Assignment:
Word for word, transcribe every line below.
BEGIN
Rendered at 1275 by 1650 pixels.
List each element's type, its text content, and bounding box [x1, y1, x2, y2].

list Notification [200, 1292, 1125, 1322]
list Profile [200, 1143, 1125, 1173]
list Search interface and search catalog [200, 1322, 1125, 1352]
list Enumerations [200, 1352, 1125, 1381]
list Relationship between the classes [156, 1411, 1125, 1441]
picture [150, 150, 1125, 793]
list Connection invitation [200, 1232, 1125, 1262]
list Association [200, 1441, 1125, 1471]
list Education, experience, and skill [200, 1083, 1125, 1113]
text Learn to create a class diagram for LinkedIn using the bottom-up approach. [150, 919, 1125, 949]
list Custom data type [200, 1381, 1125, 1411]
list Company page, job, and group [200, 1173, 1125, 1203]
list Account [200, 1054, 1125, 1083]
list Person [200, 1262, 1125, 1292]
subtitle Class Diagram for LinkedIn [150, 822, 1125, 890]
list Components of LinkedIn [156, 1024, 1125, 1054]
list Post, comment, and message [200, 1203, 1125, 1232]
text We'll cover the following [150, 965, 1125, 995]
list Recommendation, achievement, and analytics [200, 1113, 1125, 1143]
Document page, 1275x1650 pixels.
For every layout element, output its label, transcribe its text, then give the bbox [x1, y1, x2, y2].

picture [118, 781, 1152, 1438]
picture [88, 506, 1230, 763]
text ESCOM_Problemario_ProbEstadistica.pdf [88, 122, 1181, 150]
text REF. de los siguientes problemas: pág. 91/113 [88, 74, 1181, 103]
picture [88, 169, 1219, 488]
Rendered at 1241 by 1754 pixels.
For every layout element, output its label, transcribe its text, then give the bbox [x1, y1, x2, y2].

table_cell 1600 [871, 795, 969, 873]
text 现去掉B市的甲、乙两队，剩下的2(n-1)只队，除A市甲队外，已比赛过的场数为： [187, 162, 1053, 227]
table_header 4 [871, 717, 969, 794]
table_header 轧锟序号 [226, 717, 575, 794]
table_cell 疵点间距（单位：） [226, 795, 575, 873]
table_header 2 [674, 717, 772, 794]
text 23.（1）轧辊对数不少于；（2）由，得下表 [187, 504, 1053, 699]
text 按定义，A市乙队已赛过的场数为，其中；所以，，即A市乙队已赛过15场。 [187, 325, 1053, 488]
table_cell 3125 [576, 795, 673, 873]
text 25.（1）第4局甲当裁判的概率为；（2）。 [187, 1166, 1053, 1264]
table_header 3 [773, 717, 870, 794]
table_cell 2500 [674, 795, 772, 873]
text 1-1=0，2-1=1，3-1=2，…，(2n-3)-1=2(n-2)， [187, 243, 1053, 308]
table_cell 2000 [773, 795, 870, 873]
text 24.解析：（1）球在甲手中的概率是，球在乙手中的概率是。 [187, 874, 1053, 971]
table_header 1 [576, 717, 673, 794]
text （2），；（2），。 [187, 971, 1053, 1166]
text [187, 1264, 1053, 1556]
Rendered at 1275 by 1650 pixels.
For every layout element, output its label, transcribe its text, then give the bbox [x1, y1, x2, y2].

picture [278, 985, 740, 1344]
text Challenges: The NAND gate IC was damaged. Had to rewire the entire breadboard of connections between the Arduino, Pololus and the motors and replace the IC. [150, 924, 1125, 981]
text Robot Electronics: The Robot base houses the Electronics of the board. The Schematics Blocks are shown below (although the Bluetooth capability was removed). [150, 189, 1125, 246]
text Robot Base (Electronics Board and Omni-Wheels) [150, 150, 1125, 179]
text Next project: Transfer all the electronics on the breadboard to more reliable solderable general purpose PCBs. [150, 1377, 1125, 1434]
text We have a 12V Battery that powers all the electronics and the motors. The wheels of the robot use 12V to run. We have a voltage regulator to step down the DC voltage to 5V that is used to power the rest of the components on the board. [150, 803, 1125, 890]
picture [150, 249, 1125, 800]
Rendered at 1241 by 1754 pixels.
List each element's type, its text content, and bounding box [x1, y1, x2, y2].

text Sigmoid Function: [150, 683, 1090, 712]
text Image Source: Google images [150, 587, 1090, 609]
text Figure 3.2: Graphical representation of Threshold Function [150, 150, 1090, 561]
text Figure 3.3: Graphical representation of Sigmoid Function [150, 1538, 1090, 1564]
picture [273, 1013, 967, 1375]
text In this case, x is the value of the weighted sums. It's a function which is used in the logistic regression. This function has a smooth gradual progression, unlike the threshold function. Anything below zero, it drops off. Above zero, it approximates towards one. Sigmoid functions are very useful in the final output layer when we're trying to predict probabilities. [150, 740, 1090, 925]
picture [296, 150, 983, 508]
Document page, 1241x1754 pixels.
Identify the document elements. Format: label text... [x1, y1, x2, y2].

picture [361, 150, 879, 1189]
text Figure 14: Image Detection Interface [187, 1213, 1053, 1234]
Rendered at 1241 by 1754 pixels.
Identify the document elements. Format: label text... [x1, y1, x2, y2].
END
Answer to this problem:
Rendered at 1275 by 1650 pixels.
List each element's type, its text content, and bounding box [x1, y1, x2, y2].

list Notification [200, 1292, 1125, 1322]
list Profile [200, 1143, 1125, 1173]
list Search interface and search catalog [200, 1322, 1125, 1352]
list Enumerations [200, 1352, 1125, 1381]
list Relationship between the classes [156, 1411, 1125, 1441]
picture [150, 150, 1125, 793]
list Connection invitation [200, 1232, 1125, 1262]
list Association [200, 1441, 1125, 1471]
list Education, experience, and skill [200, 1083, 1125, 1113]
text Learn to create a class diagram for LinkedIn using the bottom-up approach. [150, 919, 1125, 949]
list Custom data type [200, 1381, 1125, 1411]
list Company page, job, and group [200, 1173, 1125, 1203]
list Account [200, 1054, 1125, 1083]
list Person [200, 1262, 1125, 1292]
subtitle Class Diagram for LinkedIn [150, 822, 1125, 890]
list Components of LinkedIn [156, 1024, 1125, 1054]
list Post, comment, and message [200, 1203, 1125, 1232]
text We'll cover the following [150, 965, 1125, 995]
list Recommendation, achievement, and analytics [200, 1113, 1125, 1143]
Document page, 1275x1650 pixels.
For every layout element, output its label, transcribe its text, then give the bbox [x1, y1, x2, y2].

picture [118, 781, 1152, 1438]
picture [88, 506, 1230, 763]
text ESCOM_Problemario_ProbEstadistica.pdf [88, 122, 1181, 150]
text REF. de los siguientes problemas: pág. 91/113 [88, 74, 1181, 103]
picture [88, 169, 1219, 488]
Rendered at 1241 by 1754 pixels.
For every layout element, output its label, transcribe its text, then give the bbox [x1, y1, x2, y2].

table_cell 1600 [871, 795, 969, 873]
text 现去掉B市的甲、乙两队，剩下的2(n-1)只队，除A市甲队外，已比赛过的场数为： [187, 162, 1053, 227]
table_header 4 [871, 717, 969, 794]
table_header 轧锟序号 [226, 717, 575, 794]
table_cell 疵点间距（单位：） [226, 795, 575, 873]
table_header 2 [674, 717, 772, 794]
text 23.（1）轧辊对数不少于；（2）由，得下表 [187, 504, 1053, 699]
text 按定义，A市乙队已赛过的场数为，其中；所以，，即A市乙队已赛过15场。 [187, 325, 1053, 488]
table_cell 3125 [576, 795, 673, 873]
text 25.（1）第4局甲当裁判的概率为；（2）。 [187, 1166, 1053, 1264]
table_header 3 [773, 717, 870, 794]
table_cell 2500 [674, 795, 772, 873]
text 1-1=0，2-1=1，3-1=2，…，(2n-3)-1=2(n-2)， [187, 243, 1053, 308]
table_cell 2000 [773, 795, 870, 873]
text 24.解析：（1）球在甲手中的概率是，球在乙手中的概率是。 [187, 874, 1053, 971]
table_header 1 [576, 717, 673, 794]
text （2），；（2），。 [187, 971, 1053, 1166]
text [187, 1264, 1053, 1556]
Rendered at 1275 by 1650 pixels.
For every layout element, output its label, transcribe its text, then give the bbox [x1, y1, x2, y2].

picture [278, 985, 740, 1344]
text Challenges: The NAND gate IC was damaged. Had to rewire the entire breadboard of connections between the Arduino, Pololus and the motors and replace the IC. [150, 924, 1125, 981]
text Robot Electronics: The Robot base houses the Electronics of the board. The Schematics Blocks are shown below (although the Bluetooth capability was removed). [150, 189, 1125, 246]
text Robot Base (Electronics Board and Omni-Wheels) [150, 150, 1125, 179]
text Next project: Transfer all the electronics on the breadboard to more reliable solderable general purpose PCBs. [150, 1377, 1125, 1434]
text We have a 12V Battery that powers all the electronics and the motors. The wheels of the robot use 12V to run. We have a voltage regulator to step down the DC voltage to 5V that is used to power the rest of the components on the board. [150, 803, 1125, 890]
picture [150, 249, 1125, 800]
Rendered at 1241 by 1754 pixels.
List each element's type, its text content, and bounding box [x1, y1, x2, y2].

text Sigmoid Function: [150, 683, 1090, 712]
text Image Source: Google images [150, 587, 1090, 609]
text Figure 3.2: Graphical representation of Threshold Function [150, 150, 1090, 561]
text Figure 3.3: Graphical representation of Sigmoid Function [150, 1538, 1090, 1564]
picture [273, 1013, 967, 1375]
text In this case, x is the value of the weighted sums. It's a function which is used in the logistic regression. This function has a smooth gradual progression, unlike the threshold function. Anything below zero, it drops off. Above zero, it approximates towards one. Sigmoid functions are very useful in the final output layer when we're trying to predict probabilities. [150, 740, 1090, 925]
picture [296, 150, 983, 508]
Document page, 1241x1754 pixels.
Identify the document elements. Format: label text... [x1, y1, x2, y2].

picture [361, 150, 879, 1189]
text Figure 14: Image Detection Interface [187, 1213, 1053, 1234]
Rendered at 1241 by 1754 pixels.
Identify the document elements. Format: label text... [x1, y1, x2, y2].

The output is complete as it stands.